The answer must consist only of the lines from the line with "right hip: (424, 359)" to the line with "right ankle: (660, 518)", both included, exactly as they stand below.

• RECORDS FOR PROCESSING
<<<<
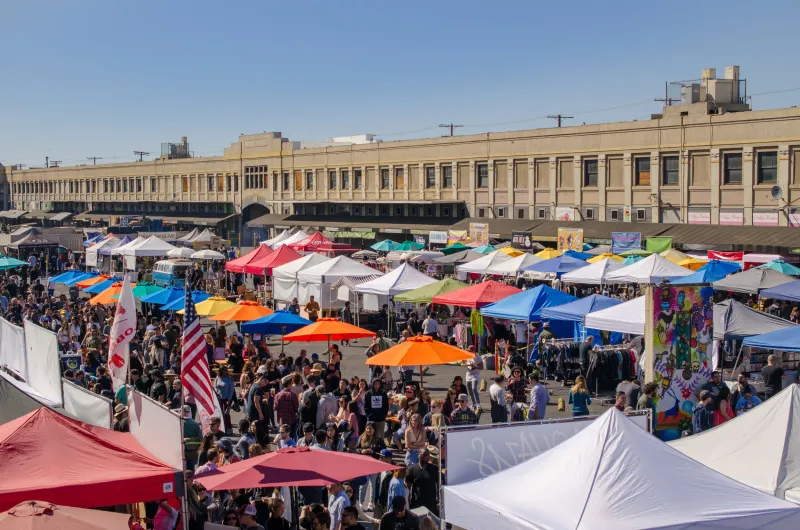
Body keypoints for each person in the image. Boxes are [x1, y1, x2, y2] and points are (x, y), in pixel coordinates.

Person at [406, 449, 438, 516]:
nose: (426, 457)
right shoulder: (412, 469)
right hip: (416, 505)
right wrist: (407, 503)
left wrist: (439, 500)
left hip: (431, 505)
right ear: (419, 455)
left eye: (428, 455)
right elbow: (407, 488)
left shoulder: (434, 469)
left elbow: (439, 485)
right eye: (424, 455)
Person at [462, 346, 483, 410]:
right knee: (469, 389)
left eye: (470, 351)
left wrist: (474, 366)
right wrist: (464, 363)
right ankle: (473, 403)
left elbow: (482, 367)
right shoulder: (467, 356)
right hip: (468, 374)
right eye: (468, 351)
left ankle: (478, 403)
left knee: (474, 388)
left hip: (475, 375)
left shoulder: (478, 358)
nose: (468, 352)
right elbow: (463, 362)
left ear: (474, 351)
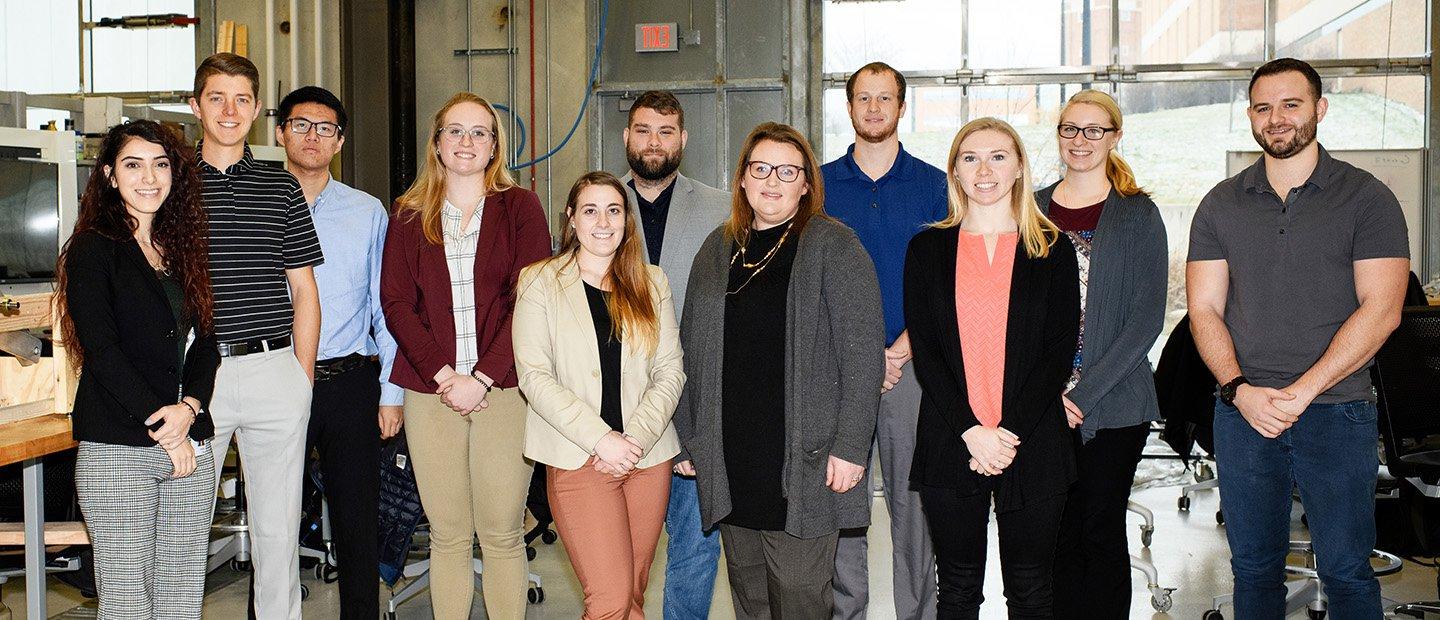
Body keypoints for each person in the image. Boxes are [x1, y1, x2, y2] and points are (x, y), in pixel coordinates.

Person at [1187, 57, 1409, 618]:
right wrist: (1239, 389)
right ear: (1250, 117)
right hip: (1245, 414)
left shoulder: (1368, 198)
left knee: (1346, 571)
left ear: (1320, 109)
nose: (1276, 118)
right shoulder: (1220, 203)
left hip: (1337, 411)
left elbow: (1382, 310)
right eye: (1263, 107)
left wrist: (1304, 390)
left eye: (1292, 104)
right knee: (1253, 570)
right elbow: (1203, 308)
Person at [674, 122, 884, 619]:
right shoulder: (716, 249)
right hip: (732, 459)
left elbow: (863, 354)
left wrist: (851, 447)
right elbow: (688, 350)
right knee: (750, 599)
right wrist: (688, 438)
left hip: (805, 460)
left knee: (799, 595)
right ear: (743, 179)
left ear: (806, 184)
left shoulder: (835, 245)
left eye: (787, 172)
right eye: (760, 168)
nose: (772, 181)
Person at [380, 91, 552, 619]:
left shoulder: (520, 207)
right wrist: (444, 376)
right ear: (436, 143)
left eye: (480, 132)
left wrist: (480, 376)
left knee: (501, 533)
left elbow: (531, 296)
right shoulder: (410, 213)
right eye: (455, 130)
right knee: (449, 535)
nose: (467, 142)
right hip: (431, 391)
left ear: (495, 146)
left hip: (503, 389)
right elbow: (396, 303)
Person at [904, 117, 1080, 618]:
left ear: (1019, 167)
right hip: (950, 437)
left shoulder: (1052, 248)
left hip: (1032, 440)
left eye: (998, 156)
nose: (985, 169)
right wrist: (971, 431)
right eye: (970, 158)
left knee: (1030, 591)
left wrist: (1005, 435)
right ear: (954, 173)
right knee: (957, 590)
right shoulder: (927, 249)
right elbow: (929, 352)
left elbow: (1056, 352)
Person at [58, 119, 219, 620]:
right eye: (133, 164)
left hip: (190, 438)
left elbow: (207, 344)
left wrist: (189, 410)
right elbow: (102, 351)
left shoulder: (184, 248)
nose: (149, 177)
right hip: (118, 447)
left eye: (160, 164)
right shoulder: (92, 249)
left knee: (181, 590)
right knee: (126, 596)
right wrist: (165, 428)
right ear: (109, 175)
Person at [514, 171, 685, 619]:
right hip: (578, 458)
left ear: (627, 220)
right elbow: (534, 377)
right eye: (590, 210)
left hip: (646, 460)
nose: (603, 221)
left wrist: (634, 443)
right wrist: (601, 439)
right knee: (609, 600)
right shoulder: (538, 283)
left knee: (631, 596)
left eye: (614, 210)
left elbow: (670, 371)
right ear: (571, 219)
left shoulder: (652, 282)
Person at [190, 52, 324, 619]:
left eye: (242, 99)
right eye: (217, 97)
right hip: (197, 379)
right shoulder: (170, 184)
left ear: (257, 110)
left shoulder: (280, 186)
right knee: (185, 527)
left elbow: (305, 291)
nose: (229, 110)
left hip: (275, 371)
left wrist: (302, 377)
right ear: (195, 106)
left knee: (276, 531)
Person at [819, 61, 946, 620]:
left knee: (913, 508)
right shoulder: (817, 186)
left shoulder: (934, 186)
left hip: (912, 369)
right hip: (838, 371)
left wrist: (897, 352)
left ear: (901, 107)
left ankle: (916, 613)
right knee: (840, 498)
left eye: (885, 98)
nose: (874, 108)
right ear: (849, 108)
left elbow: (948, 283)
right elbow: (811, 282)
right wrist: (863, 357)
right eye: (863, 98)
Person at [1034, 89, 1168, 616]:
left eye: (1094, 130)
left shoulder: (1138, 214)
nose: (1081, 141)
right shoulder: (1033, 207)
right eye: (1071, 128)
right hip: (1041, 404)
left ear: (1115, 136)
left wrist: (1082, 395)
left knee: (1099, 527)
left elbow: (1144, 322)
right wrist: (1044, 394)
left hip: (1114, 404)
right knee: (1055, 535)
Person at [275, 85, 401, 619]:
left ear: (340, 141)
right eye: (300, 124)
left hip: (349, 381)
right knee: (274, 521)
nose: (312, 136)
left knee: (357, 523)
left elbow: (385, 306)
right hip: (273, 377)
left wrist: (391, 392)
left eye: (324, 128)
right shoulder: (256, 204)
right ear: (280, 133)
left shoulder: (366, 211)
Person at [615, 90, 731, 619]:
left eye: (665, 132)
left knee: (694, 545)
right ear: (626, 137)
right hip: (613, 402)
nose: (653, 142)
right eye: (643, 130)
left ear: (683, 139)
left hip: (696, 400)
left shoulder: (721, 208)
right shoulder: (598, 203)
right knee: (619, 549)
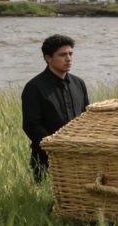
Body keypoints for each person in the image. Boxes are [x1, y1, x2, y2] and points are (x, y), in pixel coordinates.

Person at [22, 34, 89, 183]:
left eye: (71, 54)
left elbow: (86, 118)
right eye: (62, 55)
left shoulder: (79, 84)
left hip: (79, 156)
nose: (69, 58)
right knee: (46, 203)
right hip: (47, 158)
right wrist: (55, 146)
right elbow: (31, 125)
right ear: (48, 58)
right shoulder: (34, 87)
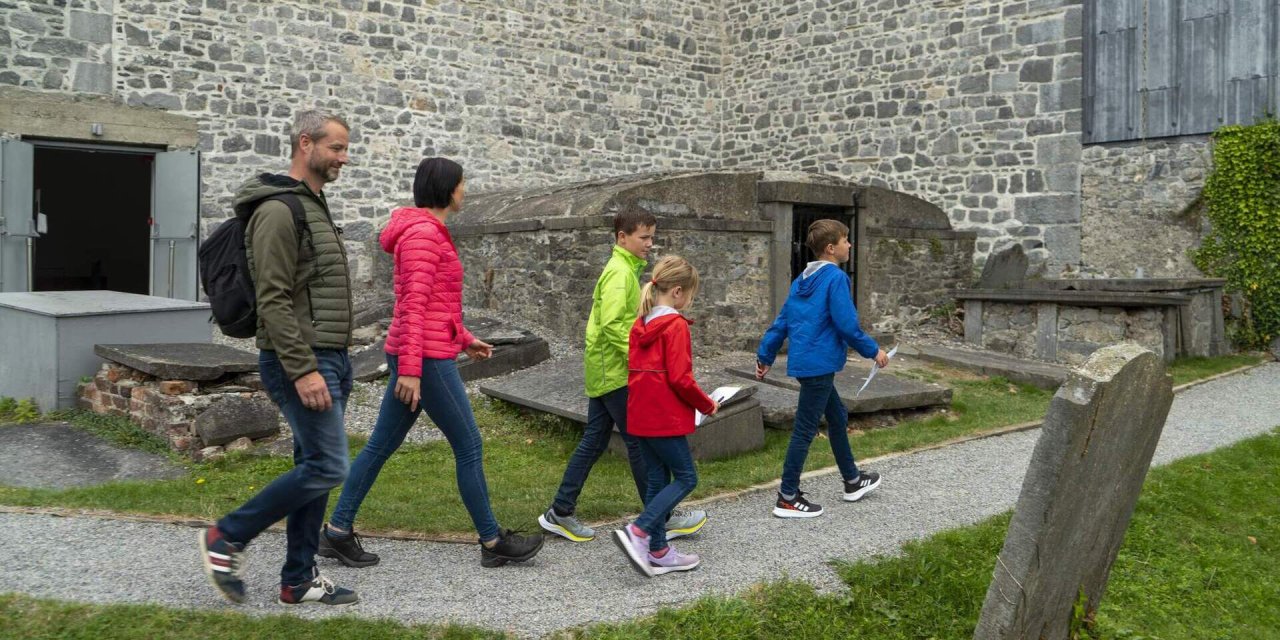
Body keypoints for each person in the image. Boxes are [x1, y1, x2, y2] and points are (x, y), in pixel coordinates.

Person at [318, 157, 543, 569]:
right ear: (445, 188)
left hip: (426, 350)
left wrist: (464, 338)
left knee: (381, 445)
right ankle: (492, 542)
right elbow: (414, 306)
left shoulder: (428, 231)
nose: (465, 191)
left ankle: (336, 532)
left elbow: (438, 303)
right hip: (424, 359)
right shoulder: (423, 234)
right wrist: (410, 370)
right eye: (461, 184)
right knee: (470, 445)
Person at [198, 109, 359, 606]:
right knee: (330, 465)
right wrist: (303, 367)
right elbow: (272, 298)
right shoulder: (278, 210)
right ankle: (227, 535)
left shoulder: (313, 204)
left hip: (329, 355)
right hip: (302, 359)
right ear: (304, 144)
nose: (343, 158)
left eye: (346, 149)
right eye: (336, 148)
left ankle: (297, 580)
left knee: (314, 464)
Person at [538, 209, 708, 543]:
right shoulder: (620, 274)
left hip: (605, 369)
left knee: (595, 440)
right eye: (644, 237)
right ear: (622, 238)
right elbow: (616, 326)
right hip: (616, 372)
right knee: (640, 444)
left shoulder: (625, 270)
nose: (650, 244)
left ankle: (560, 510)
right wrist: (642, 361)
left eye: (652, 237)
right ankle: (660, 518)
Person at [755, 219, 889, 519]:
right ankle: (787, 496)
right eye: (846, 240)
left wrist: (765, 355)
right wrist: (874, 351)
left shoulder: (801, 280)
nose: (850, 245)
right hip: (819, 365)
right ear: (831, 248)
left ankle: (853, 480)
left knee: (837, 415)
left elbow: (782, 322)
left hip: (807, 364)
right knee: (804, 429)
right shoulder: (836, 279)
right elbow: (846, 325)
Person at [613, 255, 717, 577]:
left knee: (658, 479)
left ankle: (658, 550)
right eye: (689, 295)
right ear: (676, 292)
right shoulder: (675, 326)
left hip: (639, 416)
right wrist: (707, 404)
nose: (689, 301)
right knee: (687, 477)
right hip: (665, 418)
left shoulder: (639, 325)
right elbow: (680, 379)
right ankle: (640, 531)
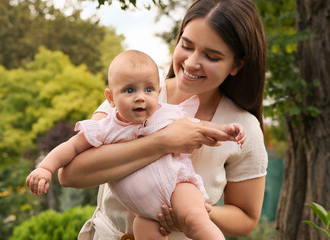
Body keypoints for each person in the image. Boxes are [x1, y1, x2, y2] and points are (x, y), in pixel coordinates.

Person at [57, 0, 268, 239]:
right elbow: (70, 174)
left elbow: (246, 218)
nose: (191, 62)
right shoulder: (133, 97)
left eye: (211, 56)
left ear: (236, 65)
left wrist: (195, 212)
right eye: (186, 45)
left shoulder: (240, 127)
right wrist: (163, 142)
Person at [26, 50, 245, 240]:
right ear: (111, 98)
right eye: (130, 90)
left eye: (148, 90)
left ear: (158, 93)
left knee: (196, 219)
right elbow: (71, 147)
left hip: (178, 186)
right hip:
>>>>
• SOLUTION TO THIS EXERCISE
right hip: (424, 359)
right shoulder: (423, 234)
right wrist: (410, 370)
right eye: (461, 184)
right knee: (470, 445)
Person at [198, 109, 359, 606]:
right knee: (330, 465)
right wrist: (303, 367)
right elbow: (272, 298)
right shoulder: (278, 210)
right ankle: (227, 535)
left shoulder: (313, 204)
left hip: (329, 355)
right hip: (302, 359)
right ear: (304, 144)
nose: (343, 158)
left eye: (346, 149)
right eye: (336, 148)
left ankle: (297, 580)
left knee: (314, 464)
Person at [538, 209, 708, 543]:
right shoulder: (620, 274)
left hip: (605, 369)
left knee: (595, 440)
right eye: (644, 237)
right ear: (622, 238)
right elbow: (616, 326)
right hip: (616, 372)
right knee: (640, 444)
left shoulder: (625, 270)
nose: (650, 244)
left ankle: (560, 510)
right wrist: (642, 361)
left eye: (652, 237)
right ankle: (660, 518)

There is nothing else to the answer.